By April 11, 2016Main

Editor's note: Great writing requires sacrifice. The following is just one account – for others, "sacrifice" will look different. Not everyone has the means to quit their jobs, but it never hurts to ask yourself just how far you're willing to go. Will you give up your evenings? Your weekends? Will you move to a new city? A new country? Each person's case will be different, and yet one thing remains true: if you want to have a serious go at being a writer, you must committ yourself fully.

Yesterday, I quit my job, which is a good and bad thing. Good: I get to focus more on my writing and keep my sanity; the bad obviously being a huge plug in the cash flow. Lucky for me, I have a fiancé who I’m not ashamed to admit is the breadwinner. Yesterday, when I pulled up for another fun filled day of monotony, for some inexplicable reason, that was the day I hit my breaking point. I dug deep and came to the stark realization that I was fairly miserable. It’s no surprise that being perpetually miserable sucks. Just ask Tom Arnold. As writers, we all—and inevitably will—hit that point. The greats that came before me: Shakespeare, Faulkner, Gilroy and Whedon—and the ones that will come after I leave this Earth to have adventures with a time lord, will be forged from late nights of staring into a vast, endless page of white and lack of sleep. Sounds downright awful, I know, but it’s way better than retail.

A caveat: if you have no money, no means of survival, no cushion, no fiancé, then don’t do what I did. Keep your job. I’ve read boundless testimonials from writers who are fearful that if they quit their part-time job to pursue writing full-time, they’ll be out on the street; that having a roof over their head precedes their writing.
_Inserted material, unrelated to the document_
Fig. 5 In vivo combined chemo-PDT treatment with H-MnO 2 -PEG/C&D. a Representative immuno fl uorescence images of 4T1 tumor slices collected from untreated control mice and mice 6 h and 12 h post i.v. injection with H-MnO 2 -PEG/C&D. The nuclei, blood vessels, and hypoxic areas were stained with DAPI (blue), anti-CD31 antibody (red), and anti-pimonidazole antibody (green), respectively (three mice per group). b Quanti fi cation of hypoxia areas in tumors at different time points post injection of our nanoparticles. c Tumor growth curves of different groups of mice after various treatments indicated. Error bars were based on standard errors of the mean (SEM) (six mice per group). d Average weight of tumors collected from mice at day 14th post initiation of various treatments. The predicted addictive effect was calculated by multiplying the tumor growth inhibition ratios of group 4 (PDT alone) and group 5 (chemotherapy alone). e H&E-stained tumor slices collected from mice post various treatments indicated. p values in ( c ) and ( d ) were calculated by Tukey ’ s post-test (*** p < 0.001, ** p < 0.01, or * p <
Sound argument, of course. Being homeless sucks. Fortunately, I wouldn’t know, and I’m forever thankful to have a roof over my head, food to eat, and water to drink—all the affordances a writer needs to, well, write. But to put a soul-sucking, dehumanizing, mundane retail job before your writing is upsetting and saddening. Writing—more specifically, screenwriting—is my life, my blood, my passion. You know you’ve got the screenwriter bug when reality meshes with the looping screenplay you’re writing; it’s worse when you start seeing your characters shopping in the same store you work at. I mean, it’s nuts, but in a good way. It doesn’t (necessarily) mean you’re loosing your mind. Well, you are in a way, but hey, at least you know what clothes your characters like.
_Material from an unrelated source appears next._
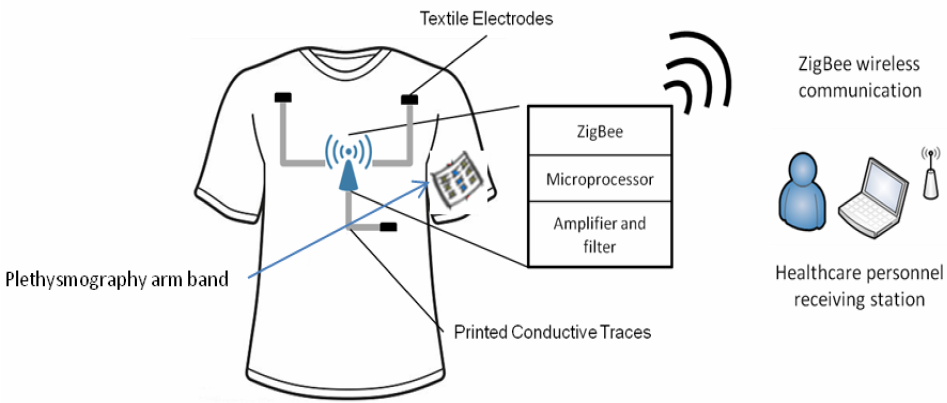
Figure 1. Schematic showing overall system for the acquisition of ECG through the e-bro.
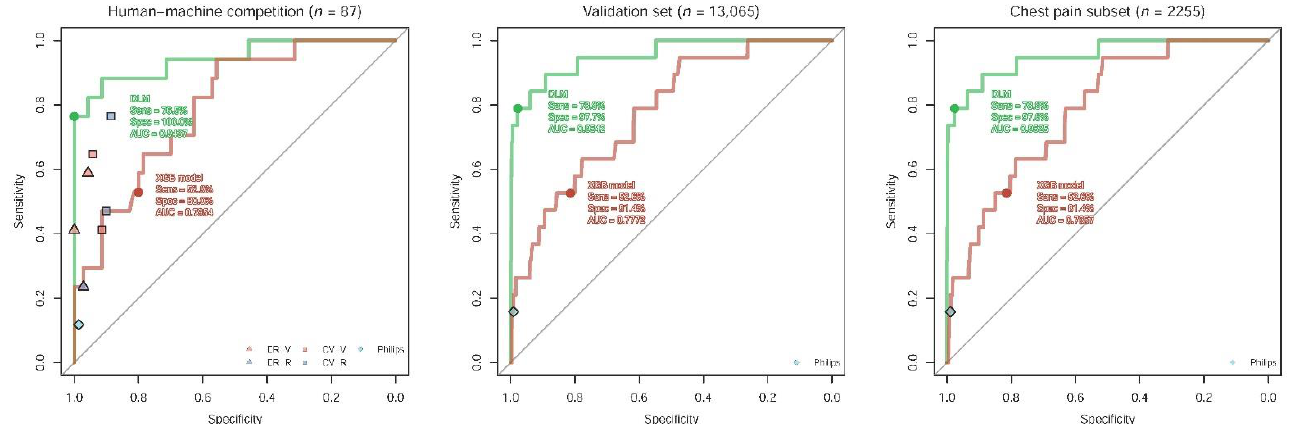
Figure 1. Summary of model performance as the area under the receiver operating characteristic curve for predicting pericarditis. The ROC curves were made by the predictions of the deep learning model (DLM) using raw ECG signals and the XGB model integrating ECG measures (8 numerical values and 31 diagnostic labels), respectively. Each point represents the performance of humans and Philips automatic ECG interpretation. The cut points of the DLM and XGB model were based on Youden’s index in the tuning set .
When I got into screenwriting, it was never about the money and it never should be. Ever. I’ve always believed that whatever the profession, the money will come. Flipping burgers at McDonalds, the money will come; packing taco’s at the Bell, the money will come; washing dishes at a Chinese food restaurant where some prick chef throws his cigarette buts in your new batch of dishwater, and doesn’t even have the slightest inclination to… you get my point. The money will come. For me, the payoff is more substantial, more meaningful than getting a fat check with some dead white dudes on some paper (at least for now). For me, it’s about the relationships, the bond, the collaboration of everyone putting blood, sweat, tears, sanity, and money (this is Hollywood, after all) into something that illicits emotions of anger, sadness, fear, and love. That’s why I’m a screenwriter—and that should be the driving force to putting your fingers to keys, the reason why you show up and face that blank page day after day.
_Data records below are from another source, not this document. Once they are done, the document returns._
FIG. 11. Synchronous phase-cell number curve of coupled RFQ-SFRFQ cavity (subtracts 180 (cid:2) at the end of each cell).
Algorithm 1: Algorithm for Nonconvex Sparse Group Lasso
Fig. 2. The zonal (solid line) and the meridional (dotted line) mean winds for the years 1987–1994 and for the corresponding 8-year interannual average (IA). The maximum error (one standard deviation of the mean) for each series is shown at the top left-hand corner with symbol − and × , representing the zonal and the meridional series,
Ever since I was a kid, I’ve been a geek. I wasn’t Mr. Popular, I wasn’t the guy with the 4.0 GPA who was a shoe-in for an Ivy League school. But what I was good at was being supportive of amazing banging ideas. I was the guy who found the creative guy/girl on the bleachers, racking their brains, fighting back tears and anger because some dolt said their idea was flawed or erroneous, and put an arm around them and told them the following: “Screw ‘em, do it anyway.” That’s what I want to do now: be that arm around their shoulder. There’s a difference between sugar coating the truth and being supportive—and I believe there should be a balance of both. I’ve been a screenwriter for three years now; a writer since age eight. I’ve been told that dreaded “no” for just as long and yet I’m still going, still writing, still forging ahead. I’ve discovered, and met, two types of writers: entitled and struggling.

Always be the struggling writer. At least you know you’re doing something right.